Une cible prioritaire pour la prévention
Même constat aux Etats-Unis, où environ 8 enfants sur 100, âgés de 9 à 10 ans, déclarent des idées suicidaires, selon une étude menée auprès de 8 000 enfants, publiée dans The Lancet Psychiatry le 12 mars. De même, les passages aux urgences et les séjours à l’hôpital pour les enfants qui ont pensé ou tenté de se suicider ont doublé au cours des dix dernières années, passant de 0,67 % en 2008 à 1,79 % en 2015.
Autant de données qui incitent les experts à faire du suicide une cible prioritaire pour la prévention. « Le suicide, c’est le carton rouge, d’une extrême gravité. Lorsqu’on entend “je n’y crois plus”, “plus rien ne vaut la peine”, “je ne veux plus être dans ma vie”… C’est un véritable appel à l’aide », constate le pédopsychiatre Bruno Falissard. « Il ne faut jamais banaliser une tentative de suicide, même avec de l’Euphytose [médicament à base de plantes contre les symptômes du stress et les troubles du sommeil], et encore moins chez les enfants qui n’ont pas encore totalement conscience de ce qu’est la mort », indique Fanny Gollier-Briant, pédopsychiatre au CHU de Nantes. A chaque enfant ou ado en souffrance, il faut demander s’il a pensé à mourir, s’il a envie de mourir, avertissent les professionnels. De même, il est nécessaire de sécuriser ses lieux de vie.
La docteure Sophia Frangou, de l’école de médecine Icahn de Mount Sinai de New York, qui a codirigé l’étude américaine, avance comme facteurs de risque « des problèmes psychologiques – principalement des problèmes d’anxiété et de dépression – et des conflits familiaux ». Elle pointe en revanche, parmi les facteurs protecteurs, « une plus grande supervision parentale et la vision positive d’un enfant à l’égard de l’école ». Par ailleurs, l’étude Escapad révèle que « ceux qui fument [tabac et cannabis] quotidiennement à 17 ans, consomment régulièrement de l’alcool ou autres substances, sont plus à risques de tentatives de suicide ayant entraîné une hospitalisation ».

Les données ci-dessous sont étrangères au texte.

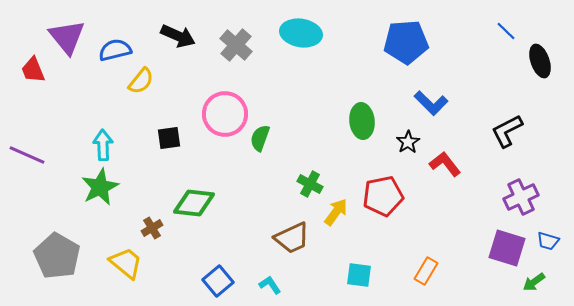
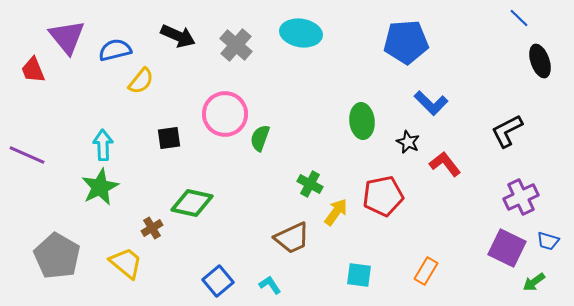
blue line: moved 13 px right, 13 px up
black star: rotated 15 degrees counterclockwise
green diamond: moved 2 px left; rotated 6 degrees clockwise
purple square: rotated 9 degrees clockwise
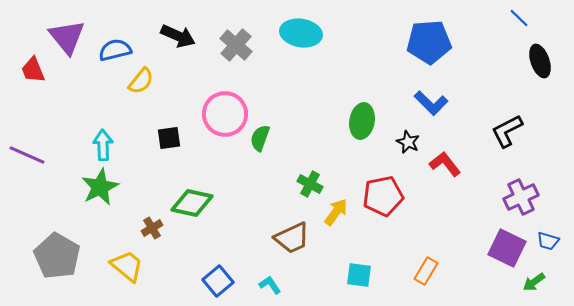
blue pentagon: moved 23 px right
green ellipse: rotated 16 degrees clockwise
yellow trapezoid: moved 1 px right, 3 px down
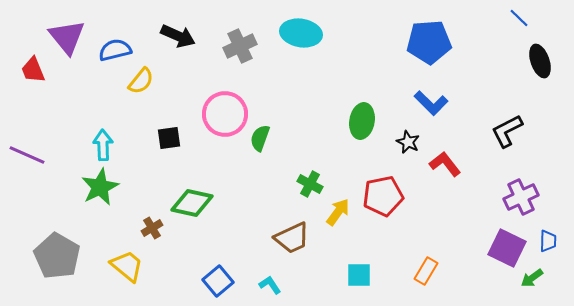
gray cross: moved 4 px right, 1 px down; rotated 24 degrees clockwise
yellow arrow: moved 2 px right
blue trapezoid: rotated 105 degrees counterclockwise
cyan square: rotated 8 degrees counterclockwise
green arrow: moved 2 px left, 4 px up
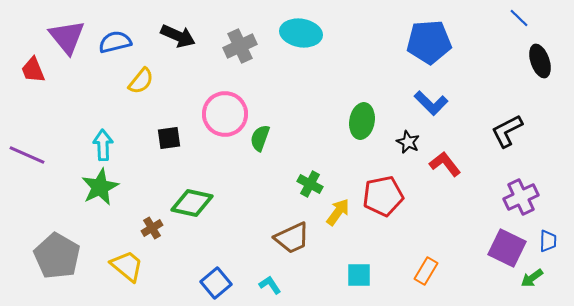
blue semicircle: moved 8 px up
blue square: moved 2 px left, 2 px down
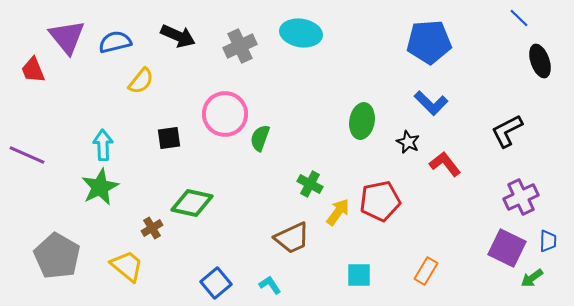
red pentagon: moved 3 px left, 5 px down
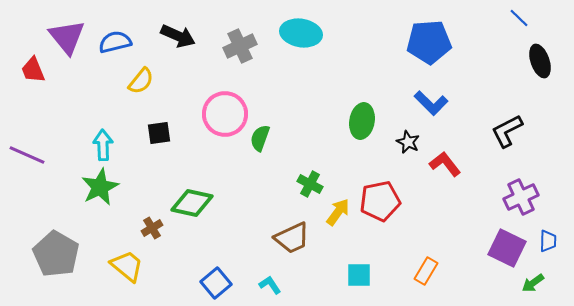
black square: moved 10 px left, 5 px up
gray pentagon: moved 1 px left, 2 px up
green arrow: moved 1 px right, 5 px down
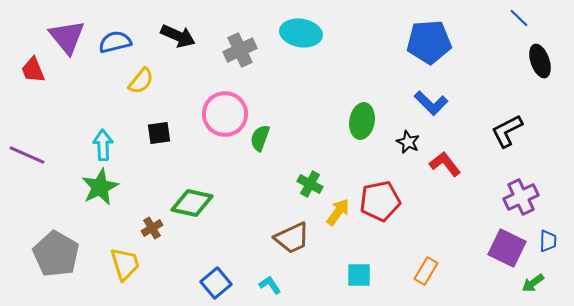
gray cross: moved 4 px down
yellow trapezoid: moved 2 px left, 2 px up; rotated 33 degrees clockwise
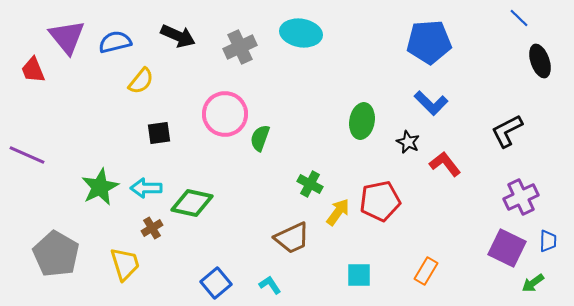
gray cross: moved 3 px up
cyan arrow: moved 43 px right, 43 px down; rotated 88 degrees counterclockwise
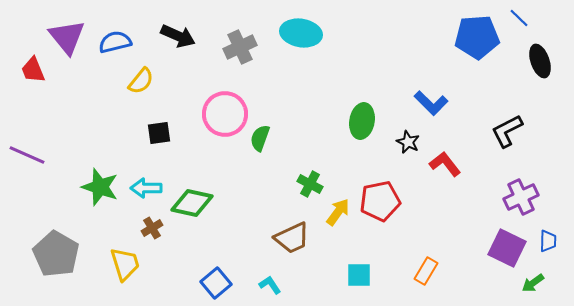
blue pentagon: moved 48 px right, 5 px up
green star: rotated 27 degrees counterclockwise
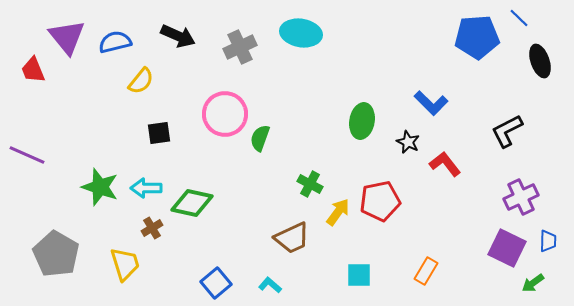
cyan L-shape: rotated 15 degrees counterclockwise
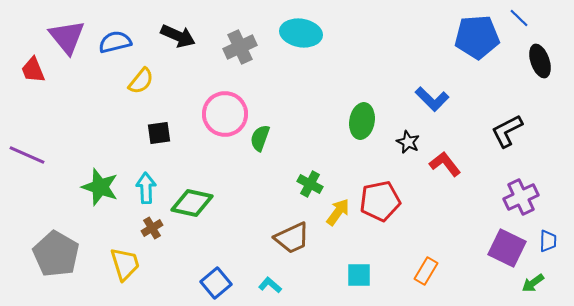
blue L-shape: moved 1 px right, 4 px up
cyan arrow: rotated 88 degrees clockwise
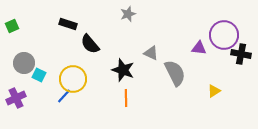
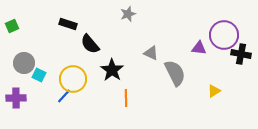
black star: moved 11 px left; rotated 15 degrees clockwise
purple cross: rotated 24 degrees clockwise
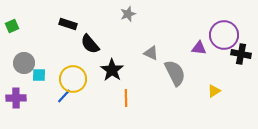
cyan square: rotated 24 degrees counterclockwise
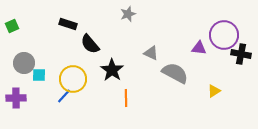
gray semicircle: rotated 36 degrees counterclockwise
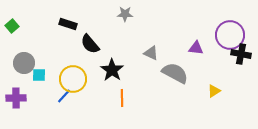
gray star: moved 3 px left; rotated 21 degrees clockwise
green square: rotated 16 degrees counterclockwise
purple circle: moved 6 px right
purple triangle: moved 3 px left
orange line: moved 4 px left
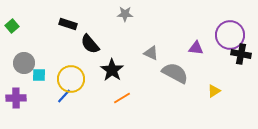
yellow circle: moved 2 px left
orange line: rotated 60 degrees clockwise
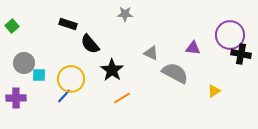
purple triangle: moved 3 px left
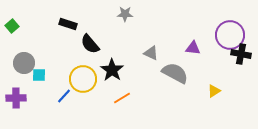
yellow circle: moved 12 px right
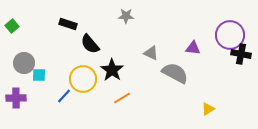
gray star: moved 1 px right, 2 px down
yellow triangle: moved 6 px left, 18 px down
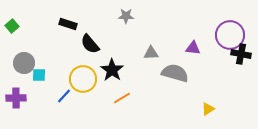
gray triangle: rotated 28 degrees counterclockwise
gray semicircle: rotated 12 degrees counterclockwise
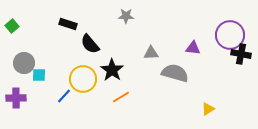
orange line: moved 1 px left, 1 px up
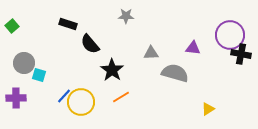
cyan square: rotated 16 degrees clockwise
yellow circle: moved 2 px left, 23 px down
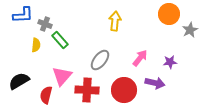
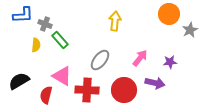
pink triangle: rotated 40 degrees counterclockwise
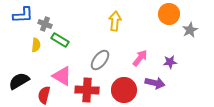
green rectangle: rotated 18 degrees counterclockwise
red semicircle: moved 2 px left
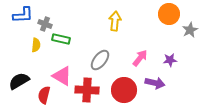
green rectangle: moved 1 px right, 1 px up; rotated 18 degrees counterclockwise
purple star: moved 2 px up
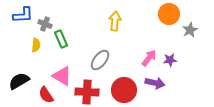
green rectangle: rotated 54 degrees clockwise
pink arrow: moved 9 px right
red cross: moved 2 px down
red semicircle: moved 2 px right; rotated 48 degrees counterclockwise
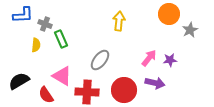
yellow arrow: moved 4 px right
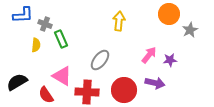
pink arrow: moved 3 px up
black semicircle: moved 2 px left, 1 px down
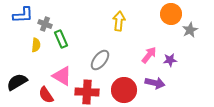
orange circle: moved 2 px right
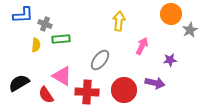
green rectangle: rotated 72 degrees counterclockwise
pink arrow: moved 7 px left, 9 px up; rotated 12 degrees counterclockwise
black semicircle: moved 2 px right, 1 px down
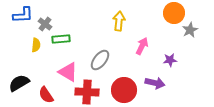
orange circle: moved 3 px right, 1 px up
gray cross: rotated 16 degrees clockwise
pink triangle: moved 6 px right, 4 px up
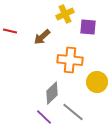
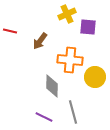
yellow cross: moved 2 px right
brown arrow: moved 2 px left, 4 px down; rotated 12 degrees counterclockwise
yellow circle: moved 2 px left, 5 px up
gray diamond: moved 7 px up; rotated 45 degrees counterclockwise
gray line: rotated 35 degrees clockwise
purple line: rotated 18 degrees counterclockwise
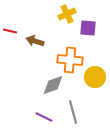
purple square: moved 1 px down
brown arrow: moved 5 px left; rotated 72 degrees clockwise
gray diamond: moved 1 px right, 1 px up; rotated 70 degrees clockwise
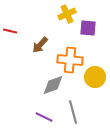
brown arrow: moved 5 px right, 4 px down; rotated 66 degrees counterclockwise
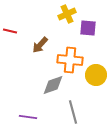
yellow circle: moved 1 px right, 2 px up
purple line: moved 16 px left; rotated 18 degrees counterclockwise
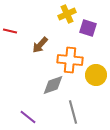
purple square: rotated 12 degrees clockwise
purple line: rotated 30 degrees clockwise
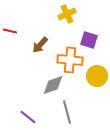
purple square: moved 1 px right, 12 px down
yellow circle: moved 1 px right, 1 px down
gray line: moved 6 px left
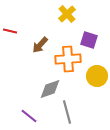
yellow cross: rotated 18 degrees counterclockwise
orange cross: moved 2 px left, 1 px up; rotated 10 degrees counterclockwise
gray diamond: moved 3 px left, 4 px down
purple line: moved 1 px right, 1 px up
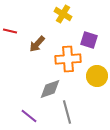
yellow cross: moved 4 px left; rotated 18 degrees counterclockwise
brown arrow: moved 3 px left, 1 px up
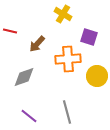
purple square: moved 3 px up
gray diamond: moved 26 px left, 12 px up
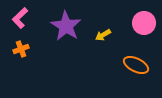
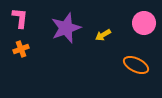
pink L-shape: rotated 140 degrees clockwise
purple star: moved 2 px down; rotated 20 degrees clockwise
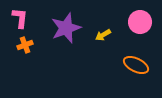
pink circle: moved 4 px left, 1 px up
orange cross: moved 4 px right, 4 px up
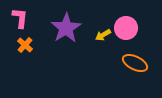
pink circle: moved 14 px left, 6 px down
purple star: rotated 12 degrees counterclockwise
orange cross: rotated 28 degrees counterclockwise
orange ellipse: moved 1 px left, 2 px up
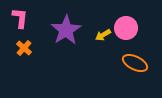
purple star: moved 2 px down
orange cross: moved 1 px left, 3 px down
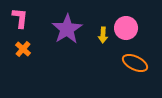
purple star: moved 1 px right, 1 px up
yellow arrow: rotated 56 degrees counterclockwise
orange cross: moved 1 px left, 1 px down
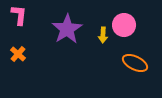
pink L-shape: moved 1 px left, 3 px up
pink circle: moved 2 px left, 3 px up
orange cross: moved 5 px left, 5 px down
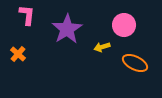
pink L-shape: moved 8 px right
yellow arrow: moved 1 px left, 12 px down; rotated 70 degrees clockwise
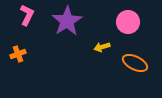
pink L-shape: rotated 20 degrees clockwise
pink circle: moved 4 px right, 3 px up
purple star: moved 8 px up
orange cross: rotated 28 degrees clockwise
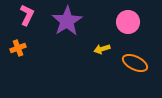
yellow arrow: moved 2 px down
orange cross: moved 6 px up
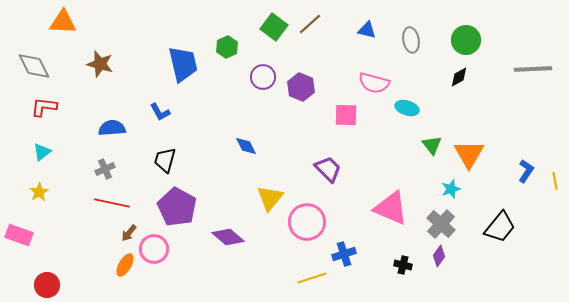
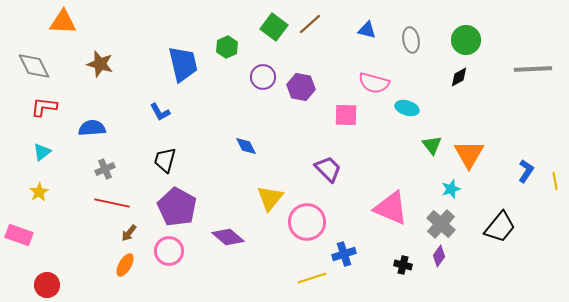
purple hexagon at (301, 87): rotated 12 degrees counterclockwise
blue semicircle at (112, 128): moved 20 px left
pink circle at (154, 249): moved 15 px right, 2 px down
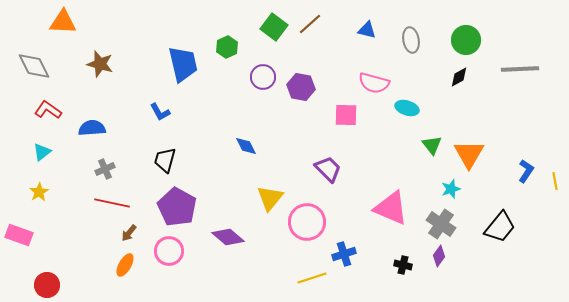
gray line at (533, 69): moved 13 px left
red L-shape at (44, 107): moved 4 px right, 3 px down; rotated 28 degrees clockwise
gray cross at (441, 224): rotated 8 degrees counterclockwise
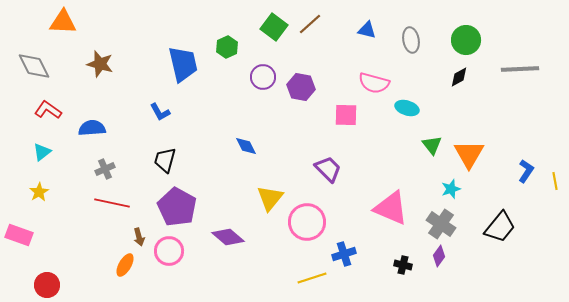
brown arrow at (129, 233): moved 10 px right, 4 px down; rotated 54 degrees counterclockwise
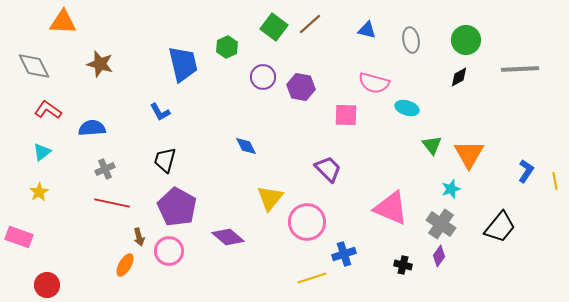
pink rectangle at (19, 235): moved 2 px down
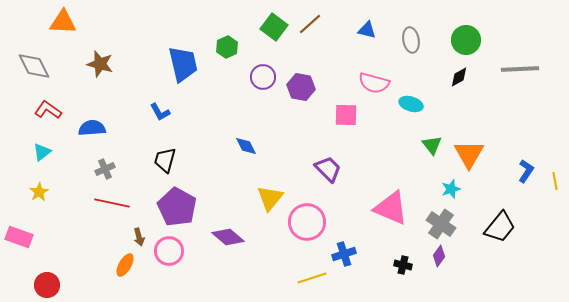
cyan ellipse at (407, 108): moved 4 px right, 4 px up
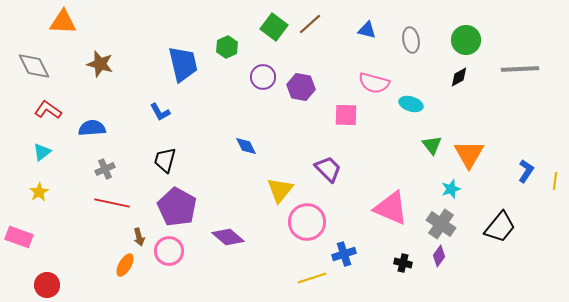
yellow line at (555, 181): rotated 18 degrees clockwise
yellow triangle at (270, 198): moved 10 px right, 8 px up
black cross at (403, 265): moved 2 px up
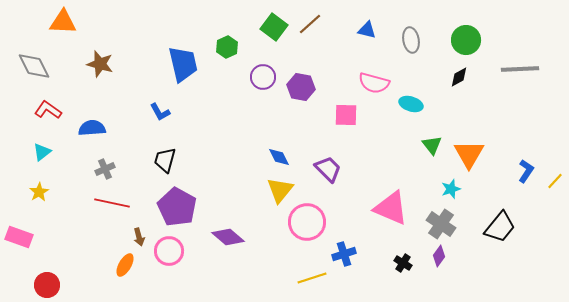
blue diamond at (246, 146): moved 33 px right, 11 px down
yellow line at (555, 181): rotated 36 degrees clockwise
black cross at (403, 263): rotated 18 degrees clockwise
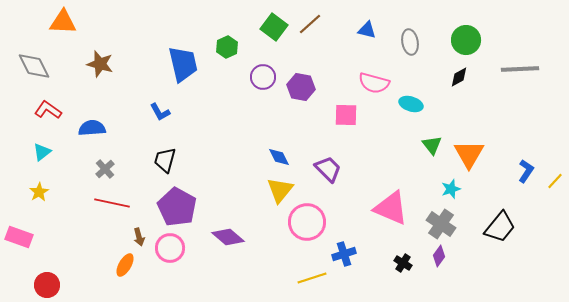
gray ellipse at (411, 40): moved 1 px left, 2 px down
gray cross at (105, 169): rotated 18 degrees counterclockwise
pink circle at (169, 251): moved 1 px right, 3 px up
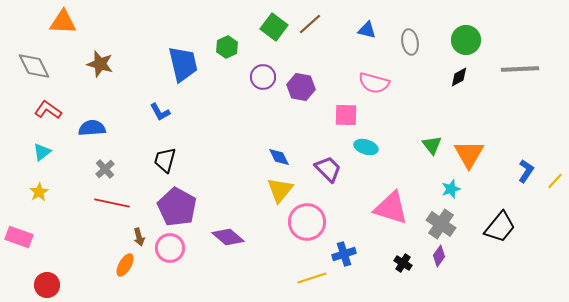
cyan ellipse at (411, 104): moved 45 px left, 43 px down
pink triangle at (391, 208): rotated 6 degrees counterclockwise
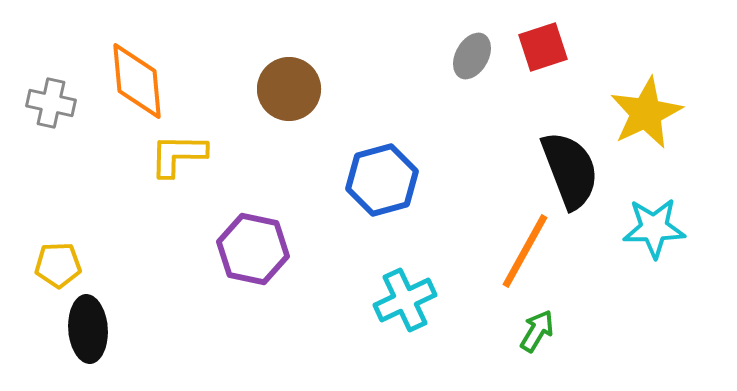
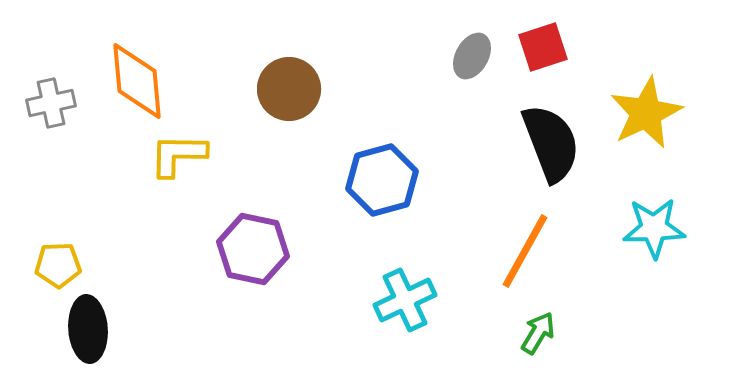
gray cross: rotated 24 degrees counterclockwise
black semicircle: moved 19 px left, 27 px up
green arrow: moved 1 px right, 2 px down
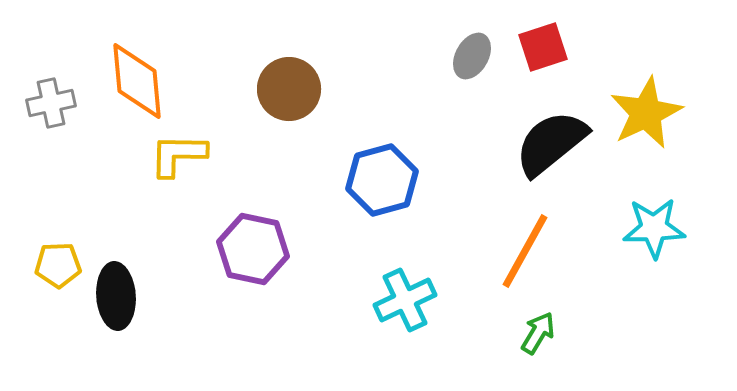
black semicircle: rotated 108 degrees counterclockwise
black ellipse: moved 28 px right, 33 px up
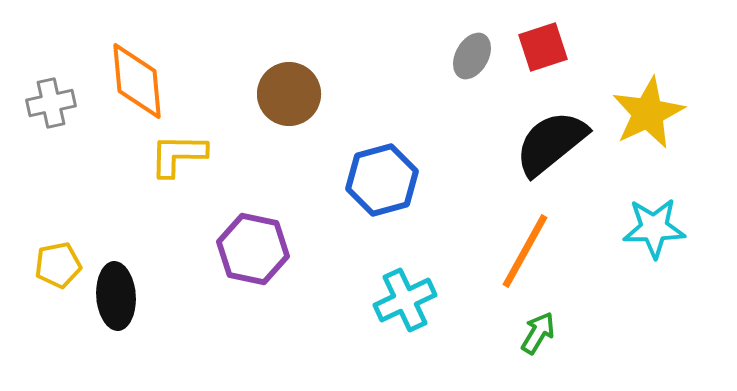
brown circle: moved 5 px down
yellow star: moved 2 px right
yellow pentagon: rotated 9 degrees counterclockwise
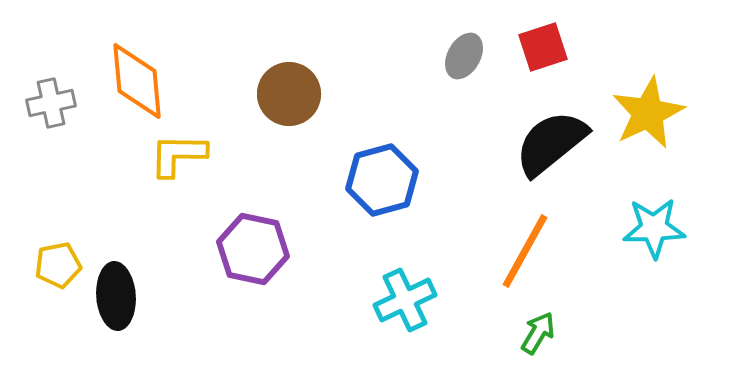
gray ellipse: moved 8 px left
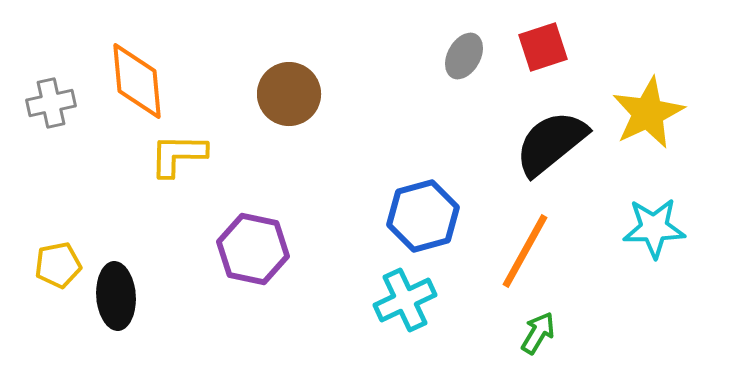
blue hexagon: moved 41 px right, 36 px down
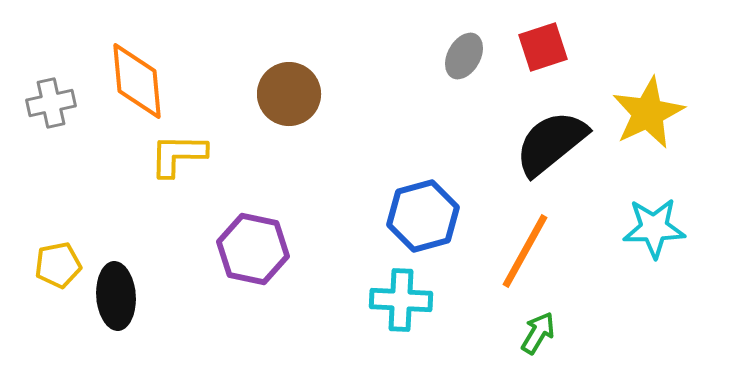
cyan cross: moved 4 px left; rotated 28 degrees clockwise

Le défi est triple : repérer les jeunes à risques, élaborer des actions de prévention, les évaluer et les déployer sur le terrain. Cela passe par plus de programmes de prévention dans les écoles et des actions pour maintenir un lien après une première tentative de suicide, afin de prévenir une récidive. Tel est l’objectif de VigilanS, le dispositif national de prévention du suicide, qui « vise à recontacter après la sortie de l’hôpital les personnes qui ont fait des tentatives de suicide ».